The raster file can be in any format supported by rasterio (NetCDF .nc, GeoTIFF .tif, etc.). The tool uses this file to:

  1. Determine the coordinate reference system (CRS) for spatial alignment
  2. Extract pixel resolution and dimensions
  3. Compute the intersection weights between polygons and pixels
  4. Read and aggregate raster data values

For multi-band rasters, each band is treated as a time step. Single-band rasters are treated as single-time data.

Output Format

Weights File

FASRAT outputs a parquet file containing a pandas DataFrame with the following columns:

  • raster_bbox_coords: Bounding box coordinates in raster index space for each polygon
  • weight: A NumPy array (weight matrix) representing the area-weighted intersection between the polygon and each overlapping raster pixel.
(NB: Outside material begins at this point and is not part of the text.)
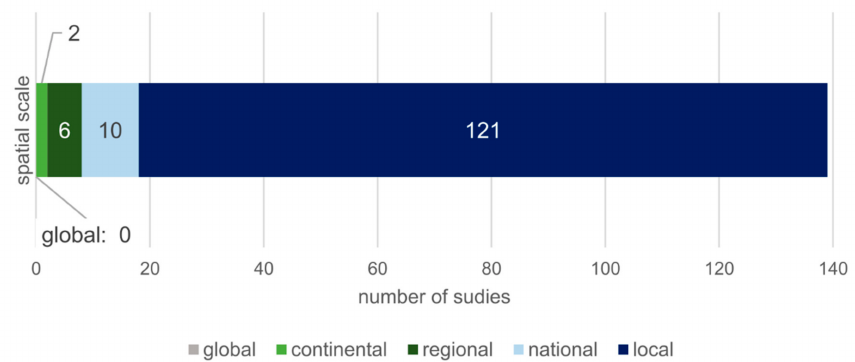
Figure 4. Number of EO-based forecast studies according to spatial scale of the study area.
Weights sum to 1.0 for each polygon.
  • area: The total area of each polygon (in the raster's CRS units)
  • bounds: The geographic bounding box of each polygon
  • GEOID10 (or similar): The identifier from the original shapefile (if available)

Converted Data File

The convert command outputs aggregated data in CSV or parquet format:

Single-band rasters:

  • Rows = geometry IDs
  • Columns = geometry ID column and 'value'

Multi-band rasters (wide format, default):

  • Rows = time steps (band indices)
  • Columns = geometry IDs

Multi-band rasters (long format, with --long flag):

  • Rows = geometry ID × time combinations
  • Columns = 'time', geometry ID column, 'value'

How It Works

  1. Load Shapefile: Reads the vector polygon data
  2. Filter Geometries: Filters to contiguous US states (if state FIPS column exists)
  3. CRS Alignment: Reprojects polygons to match the raster's coordinate system
  4. Bounding Box Computation: Calculates the raster pixel indices that overlap each polygon
  5. Weight Matrix Calculation: For each polygon, computes the area-weighted intersection with each overlapping raster pixel
  6. Normalization: Ensures weights sum to 1.0 for each polygon
  7. Output: Saves the weight matrices to HDF5 format for efficient reuse

Requirements

  • Python >= 3.9
  • geopandas >= 1.0.1
  • rasterio >= 1.4.3
  • pandas >= 2.3.3
  • numpy >= 2.0.2
  • shapely >= 2.0.7
  • tqdm >= 4.67.1
  • click >= 8.1.7
  • pyarrow (for parquet support)

License

See the LICENSE file for details.

Building and Publishing

Building the Package

To build the package for distribution:

# Install build tools
pip install build

# Build the package
python -m build

This will create both .tar.gz (source distribution) and .whl (wheel) files in the dist/ directory.

Publishing to PyPI

# Install twine
pip install twine

# Upload to TestPyPI first (recommended)
python -m twine upload --repository testpypi dist/*

# Upload to PyPI
python -m twine upload dist/*

Contributing

Contributions are welcome! Please feel free to submit issues or pull requests.

Citation

If you use FASRAT in your research, please cite it appropriately.